To confirm I understand: k = PA *((V/A)^γ), with velocity at point x being F(x) = k * (x^(1-γ))/(1-γ)?

Yes, k = PA[V/A]^γ. As for F(x), it's not velocity. It's actually the potential due to the force of the gas--take the difference of the value of F between two different points to find the change in kinetic energy: ΔK = Δ[mv²/2] = F(x_1) - F(x_0). To get the velocity, use the standard velocity-kinetic energy relationship.

Edit: whoops. Corrected.

[darthbob88]

To confirm I understand: k = PA *((V/A)^γ), with velocity at point x being F(x) = k * (x^(1-γ))/(1-γ)?

Yes, k = PA[V/A]^γ. As for F(x), it's not velocity. It's actually the potential due to the force of the gas--take the difference of the value of F between two different points to find the change in kinetic energy: ΔK = Δ[mv²/2] = F(x_1) - F(x_0). To get the velocity, use the standard velocity-kinetic energy relationship.

Edit: whoops. Corrected.

So, the KE at a point x is the limit of F(x) at x, with the velocity being v = sqrt(2/m*that)?
KE = .5*mv^2, so
v=sqrt(2*KE/m)?

[Kuroneko]

No, the kinetic energy at x is the difference F(x) - F(V/A); F(x) by itself is just a potential.
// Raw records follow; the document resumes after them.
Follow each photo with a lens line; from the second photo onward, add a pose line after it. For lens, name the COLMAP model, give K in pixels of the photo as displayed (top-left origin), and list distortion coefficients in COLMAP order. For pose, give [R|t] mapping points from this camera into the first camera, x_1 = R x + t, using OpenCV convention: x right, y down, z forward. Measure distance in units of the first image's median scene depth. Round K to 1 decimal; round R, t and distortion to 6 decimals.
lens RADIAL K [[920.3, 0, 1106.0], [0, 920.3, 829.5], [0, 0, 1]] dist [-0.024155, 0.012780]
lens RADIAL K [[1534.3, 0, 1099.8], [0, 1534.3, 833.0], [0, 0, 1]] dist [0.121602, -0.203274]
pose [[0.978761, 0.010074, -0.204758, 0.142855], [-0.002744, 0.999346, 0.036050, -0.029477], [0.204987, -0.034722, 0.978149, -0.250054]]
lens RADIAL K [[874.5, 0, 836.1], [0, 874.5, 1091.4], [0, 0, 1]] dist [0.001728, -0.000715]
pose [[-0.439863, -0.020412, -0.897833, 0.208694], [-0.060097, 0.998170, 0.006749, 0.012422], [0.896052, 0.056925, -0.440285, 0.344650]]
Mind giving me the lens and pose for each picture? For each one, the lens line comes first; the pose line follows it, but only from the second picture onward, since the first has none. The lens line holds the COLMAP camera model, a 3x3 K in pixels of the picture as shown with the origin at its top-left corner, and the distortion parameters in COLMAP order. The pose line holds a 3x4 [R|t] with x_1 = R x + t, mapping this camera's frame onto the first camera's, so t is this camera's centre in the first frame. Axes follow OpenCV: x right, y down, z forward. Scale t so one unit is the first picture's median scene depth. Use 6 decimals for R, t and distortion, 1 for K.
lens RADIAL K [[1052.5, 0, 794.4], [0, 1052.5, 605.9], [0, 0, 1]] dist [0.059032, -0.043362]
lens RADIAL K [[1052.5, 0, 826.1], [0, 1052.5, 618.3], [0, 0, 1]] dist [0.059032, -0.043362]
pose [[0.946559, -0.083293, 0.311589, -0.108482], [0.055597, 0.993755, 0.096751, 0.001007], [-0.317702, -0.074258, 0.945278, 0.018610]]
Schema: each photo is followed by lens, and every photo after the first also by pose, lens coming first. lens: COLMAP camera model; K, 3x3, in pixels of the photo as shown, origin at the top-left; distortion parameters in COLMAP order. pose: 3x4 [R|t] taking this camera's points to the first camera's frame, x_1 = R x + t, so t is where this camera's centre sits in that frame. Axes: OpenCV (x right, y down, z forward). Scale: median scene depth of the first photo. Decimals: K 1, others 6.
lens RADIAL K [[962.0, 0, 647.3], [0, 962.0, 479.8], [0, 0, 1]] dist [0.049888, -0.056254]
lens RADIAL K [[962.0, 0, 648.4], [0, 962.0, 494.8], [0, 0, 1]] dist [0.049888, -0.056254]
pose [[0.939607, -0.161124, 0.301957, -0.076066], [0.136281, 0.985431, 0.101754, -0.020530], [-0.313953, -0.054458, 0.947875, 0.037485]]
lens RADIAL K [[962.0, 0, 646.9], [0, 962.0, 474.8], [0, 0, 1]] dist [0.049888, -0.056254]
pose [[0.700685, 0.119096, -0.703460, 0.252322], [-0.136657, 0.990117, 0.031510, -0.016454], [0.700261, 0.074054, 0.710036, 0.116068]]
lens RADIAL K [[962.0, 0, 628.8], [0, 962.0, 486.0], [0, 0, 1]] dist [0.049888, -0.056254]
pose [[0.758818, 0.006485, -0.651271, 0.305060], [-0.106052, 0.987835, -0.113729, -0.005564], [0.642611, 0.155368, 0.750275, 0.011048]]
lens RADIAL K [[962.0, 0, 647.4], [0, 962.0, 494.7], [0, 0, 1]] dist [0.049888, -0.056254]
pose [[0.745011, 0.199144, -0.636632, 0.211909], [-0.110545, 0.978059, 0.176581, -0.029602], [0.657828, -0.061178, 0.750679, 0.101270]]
For a projectile accelerated across a barrel of length d, the kinetic energy is F(V/A+d) - F(V/A). Your formula for getting the velocity is correct, however.

[darthbob88]

No, the kinetic energy at x is the difference F(x) - F(V/A); F(x) by itself is just a potential. For a projectile accelerated across a barrel of length d, the kinetic energy is F(V/A+d) - F(V/A). Your formula for getting the velocity is correct, however.

Of course it would; what is wanted is delta-KE from start to finish, not KE at a point nor delta-KE from part-way. Thank you for your patience, sir, and I hope I finally got it right.